La place des femmes évolue
Pendant la guerre, les femmes ont occupé de nombreux emplois auparavant réservés aux hommes. Elles ont participé à la production industrielle, aux transports, à l'agriculture et aux services. Cette expérience contribue à faire évoluer leur place dans la société. Cependant, après 1918, beaucoup de femmes doivent quitter les emplois occupés pendant la guerre pour laisser la place aux anciens combattants.

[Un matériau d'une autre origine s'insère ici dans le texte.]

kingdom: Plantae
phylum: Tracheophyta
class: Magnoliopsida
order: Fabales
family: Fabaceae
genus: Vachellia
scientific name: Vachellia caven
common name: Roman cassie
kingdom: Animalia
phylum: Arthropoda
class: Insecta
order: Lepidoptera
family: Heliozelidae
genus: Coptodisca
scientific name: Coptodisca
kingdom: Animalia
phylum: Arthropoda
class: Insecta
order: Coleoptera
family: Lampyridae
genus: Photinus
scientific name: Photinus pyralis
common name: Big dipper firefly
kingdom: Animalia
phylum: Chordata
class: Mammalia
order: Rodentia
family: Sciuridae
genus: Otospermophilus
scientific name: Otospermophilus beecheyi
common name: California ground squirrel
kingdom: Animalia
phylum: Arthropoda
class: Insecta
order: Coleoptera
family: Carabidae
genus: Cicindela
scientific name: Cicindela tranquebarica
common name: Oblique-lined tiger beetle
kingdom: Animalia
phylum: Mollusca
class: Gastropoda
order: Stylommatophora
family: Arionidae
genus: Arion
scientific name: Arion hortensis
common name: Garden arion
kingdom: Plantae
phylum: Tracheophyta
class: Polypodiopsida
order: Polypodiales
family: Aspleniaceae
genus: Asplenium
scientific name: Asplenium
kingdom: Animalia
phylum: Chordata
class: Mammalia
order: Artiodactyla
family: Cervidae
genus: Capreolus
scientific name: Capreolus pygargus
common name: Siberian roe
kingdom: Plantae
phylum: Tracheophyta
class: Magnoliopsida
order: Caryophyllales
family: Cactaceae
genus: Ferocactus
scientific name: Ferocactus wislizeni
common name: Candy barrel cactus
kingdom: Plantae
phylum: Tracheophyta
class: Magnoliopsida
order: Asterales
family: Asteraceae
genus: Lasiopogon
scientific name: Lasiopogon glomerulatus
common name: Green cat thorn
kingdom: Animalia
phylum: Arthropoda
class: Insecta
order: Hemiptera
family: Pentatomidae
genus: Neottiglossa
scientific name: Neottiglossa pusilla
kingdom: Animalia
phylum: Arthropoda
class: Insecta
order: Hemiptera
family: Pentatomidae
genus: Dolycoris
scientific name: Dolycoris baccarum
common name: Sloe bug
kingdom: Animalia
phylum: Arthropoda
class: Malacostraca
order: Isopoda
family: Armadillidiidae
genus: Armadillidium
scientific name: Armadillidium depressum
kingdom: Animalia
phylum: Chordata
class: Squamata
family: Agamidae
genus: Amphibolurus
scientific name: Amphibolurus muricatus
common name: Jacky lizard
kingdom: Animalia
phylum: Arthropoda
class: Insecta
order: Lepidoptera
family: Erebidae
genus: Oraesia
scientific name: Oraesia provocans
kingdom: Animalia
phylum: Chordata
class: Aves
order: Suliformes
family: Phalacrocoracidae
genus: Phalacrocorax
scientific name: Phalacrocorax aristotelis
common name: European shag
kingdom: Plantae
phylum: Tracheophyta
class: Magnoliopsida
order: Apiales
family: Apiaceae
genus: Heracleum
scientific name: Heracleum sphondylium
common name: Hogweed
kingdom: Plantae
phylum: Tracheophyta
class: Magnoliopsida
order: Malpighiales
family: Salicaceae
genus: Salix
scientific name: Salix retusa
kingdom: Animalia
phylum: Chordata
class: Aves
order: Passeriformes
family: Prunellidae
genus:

La guerre ne provoque donc pas immédiatement l'égalité entre les hommes et les femmes, mais elle participe à une évolution durable de leur rôle social et professionnel.
• Le 11 novembre 1918 : l'armistice met fin à la guerre.
• Le bilan humain est catastrophique : millions de morts, blessés et mutilés.
• Les régions du nord et de l'est de la France sont dévastées.
• Les économies européennes sont affaiblies et les États lourdement endettés.
• Les femmes ont occupé des emplois auparavant masculins pendant la guerre, ce qui contribue à l'évolution de leur place dans la société.
• Après 1918, beaucoup de femmes doivent quitter ces emplois, mais la guerre a amorcé un changement durable.
Synthèse chronologique
- 1914 : mobilisation générale et mise en économie de guerre.
- 1915 : mobilisation croissante des civils et début du génocide des Arméniens.
- 1916 : la guerre industrielle et les pénuries pèsent de plus en plus sur les populations.
- 1917 : lassitude, mutineries et grèves.
- 1918 : fin de la guerre, mais des sociétés profondément bouleversées.
Une vidéo d'Ondes lycéennes sur les conséquence de la Grande guerre
En bref
Entre 1914 et 1918, la Première Guerre mondiale devient progressivement une guerre totale.
Les États mobilisent les soldats, mais aussi les économies, les industries, les sciences et les populations civiles.
Les civils participent à l'effort de guerre en travaillant dans les usines, en soutenant les armées et en acceptant les restrictions.
Mais ils sont également des victimes directes de la guerre : bombardements, pénuries, déplacements forcés, violences et génocide des Arméniens.
Enfin, la durée de la guerre provoque une lassitude croissante, visible dans les mutineries et les grèves de 1917.
En 1918, l'Europe sort de la guerre profondément affaiblie et transformée.
Vocabulaire à connaître
Guerre totale : conflit dans lequel les États mobilisent l'ensemble de leurs ressources humaines, économiques, militaires et sociales.
Économie de guerre : organisation de l'économie destinée à répondre prioritairement aux besoins du conflit.
Propagande : ensemble des moyens utilisés pour influencer l'opinion publique et soutenir une cause ou une politique.
Censure : contrôle ou interdiction de certaines informations par une autorité.
Rationnement : limitation réglementée de la quantité de certains produits accessibles à chaque personne.
Mobilisation : mise en œuvre des ressources humaines, économiques et matérielles nécessaires à la conduite de la guerre.
Arrière : ensemble des territoires et populations qui ne combattent pas directement sur le front mais participent à l'effort de guerre.
Génocide : destruction intentionnelle, totale ou partielle, d'un groupe national, ethnique, racial ou religieux.
Violences de masse : violences exercées à grande échelle contre des populations, notamment les massacres, déportations et persécutions.
Occupation : contrôle militaire d'un territoire par une puissance étrangère.